Thank you so much for the detailed response. I mostly am interested in learning (hence using zfs plugin on unRAID before it was “officially” supported). That and sanoid have saved my bacon so many times, thank you!
The reason zbm interested me is because I leveraged ZFS boot environments on pfsense often. Makes experimenting, breaking, and fixing fun and speeds learning.
Your distribution should have a package called zfs-initramfs or something similar. After install, you just have to update your initramfs, if it’s not done automatically.
Then add these options to your kernel options in grub: boot=zfs root=zfs=<your root dataset>
I have been using ZBM for a short while but just ran into some difficulty with KASLR. Would you say using BTRFS on root with ZFS for data/storing docker containers/vm’s be a sensible way of getting snapshots on root whilst keeping all the important stuff safe or is BTRFS just too much of a mess? Is there a reason to use EXT4 over BTRFS for the OS partition?
I’m not trusting my root partition to btrfs at all. I don’t want to freely bash btrfs because it has its place on the opensource OS space but, when I decided to go full ZFS, one of the reasons that made me do this was that out of nowhere when booting my laptop, btrfs started to print out errno=-5 IO failure errors in an unrecoverable fashion. Volumes and sub-volumes would not even mount as read only, and after extensive(2 days) research I decided to let go and format that drive.
btrfs “dont need fsck” until you face some serious issue like this. What is the KASLR issue your are facing, that is making you to reconsider using zfs as your root filesystem?

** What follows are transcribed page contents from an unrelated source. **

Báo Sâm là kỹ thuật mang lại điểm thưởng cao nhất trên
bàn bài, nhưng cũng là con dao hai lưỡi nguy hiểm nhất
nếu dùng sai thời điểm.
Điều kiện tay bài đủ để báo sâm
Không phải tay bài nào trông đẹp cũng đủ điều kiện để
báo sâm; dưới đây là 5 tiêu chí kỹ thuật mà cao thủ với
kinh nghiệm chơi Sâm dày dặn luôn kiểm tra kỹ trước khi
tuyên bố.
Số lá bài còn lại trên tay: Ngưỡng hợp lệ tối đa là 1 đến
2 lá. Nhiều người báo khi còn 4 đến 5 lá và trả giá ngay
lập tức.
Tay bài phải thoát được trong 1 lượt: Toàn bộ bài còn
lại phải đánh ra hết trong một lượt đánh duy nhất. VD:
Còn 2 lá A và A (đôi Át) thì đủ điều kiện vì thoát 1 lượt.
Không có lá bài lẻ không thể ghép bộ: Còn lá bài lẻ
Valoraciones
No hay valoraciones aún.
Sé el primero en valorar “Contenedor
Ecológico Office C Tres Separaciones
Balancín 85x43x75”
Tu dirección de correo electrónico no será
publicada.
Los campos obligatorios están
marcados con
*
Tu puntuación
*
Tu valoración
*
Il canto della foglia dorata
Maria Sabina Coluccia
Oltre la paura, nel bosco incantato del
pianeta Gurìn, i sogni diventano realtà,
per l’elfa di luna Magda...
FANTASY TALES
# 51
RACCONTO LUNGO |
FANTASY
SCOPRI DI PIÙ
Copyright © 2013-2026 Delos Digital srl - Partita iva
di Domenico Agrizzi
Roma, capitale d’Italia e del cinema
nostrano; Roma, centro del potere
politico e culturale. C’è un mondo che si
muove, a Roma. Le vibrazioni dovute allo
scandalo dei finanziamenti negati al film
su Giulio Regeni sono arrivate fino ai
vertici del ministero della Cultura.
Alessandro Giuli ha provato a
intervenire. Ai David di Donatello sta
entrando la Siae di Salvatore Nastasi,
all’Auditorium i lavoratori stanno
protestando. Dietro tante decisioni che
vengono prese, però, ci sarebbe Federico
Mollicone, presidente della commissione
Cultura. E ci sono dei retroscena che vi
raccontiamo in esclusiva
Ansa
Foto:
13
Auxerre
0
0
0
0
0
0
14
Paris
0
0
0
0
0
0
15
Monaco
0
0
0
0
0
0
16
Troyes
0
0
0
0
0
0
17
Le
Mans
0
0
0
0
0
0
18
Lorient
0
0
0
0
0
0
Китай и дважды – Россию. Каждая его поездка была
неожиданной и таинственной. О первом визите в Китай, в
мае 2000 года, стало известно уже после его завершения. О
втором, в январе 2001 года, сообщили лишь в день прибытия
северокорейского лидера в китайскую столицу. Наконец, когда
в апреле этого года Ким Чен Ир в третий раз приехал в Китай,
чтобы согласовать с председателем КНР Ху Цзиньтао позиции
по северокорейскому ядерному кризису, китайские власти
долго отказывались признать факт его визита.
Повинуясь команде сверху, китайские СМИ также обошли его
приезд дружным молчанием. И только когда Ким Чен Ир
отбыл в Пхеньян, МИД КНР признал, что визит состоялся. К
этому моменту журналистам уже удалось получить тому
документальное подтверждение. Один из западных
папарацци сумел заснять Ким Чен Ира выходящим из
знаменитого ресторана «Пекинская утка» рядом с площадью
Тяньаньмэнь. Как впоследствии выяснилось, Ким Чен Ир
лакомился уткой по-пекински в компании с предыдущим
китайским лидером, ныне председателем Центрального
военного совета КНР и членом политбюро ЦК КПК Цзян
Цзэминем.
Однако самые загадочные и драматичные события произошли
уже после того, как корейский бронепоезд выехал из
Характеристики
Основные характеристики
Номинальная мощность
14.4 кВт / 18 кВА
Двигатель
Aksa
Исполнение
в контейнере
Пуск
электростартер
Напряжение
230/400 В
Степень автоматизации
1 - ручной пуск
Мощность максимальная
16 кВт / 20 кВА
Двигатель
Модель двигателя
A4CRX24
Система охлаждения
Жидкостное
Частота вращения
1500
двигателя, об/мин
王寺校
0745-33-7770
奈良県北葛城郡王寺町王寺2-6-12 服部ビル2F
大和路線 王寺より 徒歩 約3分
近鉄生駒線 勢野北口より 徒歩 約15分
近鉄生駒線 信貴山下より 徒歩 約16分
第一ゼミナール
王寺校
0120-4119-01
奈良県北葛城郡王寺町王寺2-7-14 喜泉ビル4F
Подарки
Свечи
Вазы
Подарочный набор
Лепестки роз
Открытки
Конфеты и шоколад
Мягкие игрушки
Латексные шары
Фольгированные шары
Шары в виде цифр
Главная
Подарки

Good to know before I put it into production, yikes that sounds rough. I installed ubuntu within a Hyper V VM using the ZBM instructions Ubuntu (UEFI) — ZFSBootMenu 3.0.1 documentation to the letter (I did the install over a little while rather than in one sitting) and I got an “Invalid physical address chosen” and “Physical KASLR disabled: no suitable memory region” error.
I haven’t been able to fix it yet, I have posted it here:
I don’t have the issue when installing with EXT4 or BTRFS using the standard ubuntu server installer. The server isn’t in production yet so I still have some time to do major changes.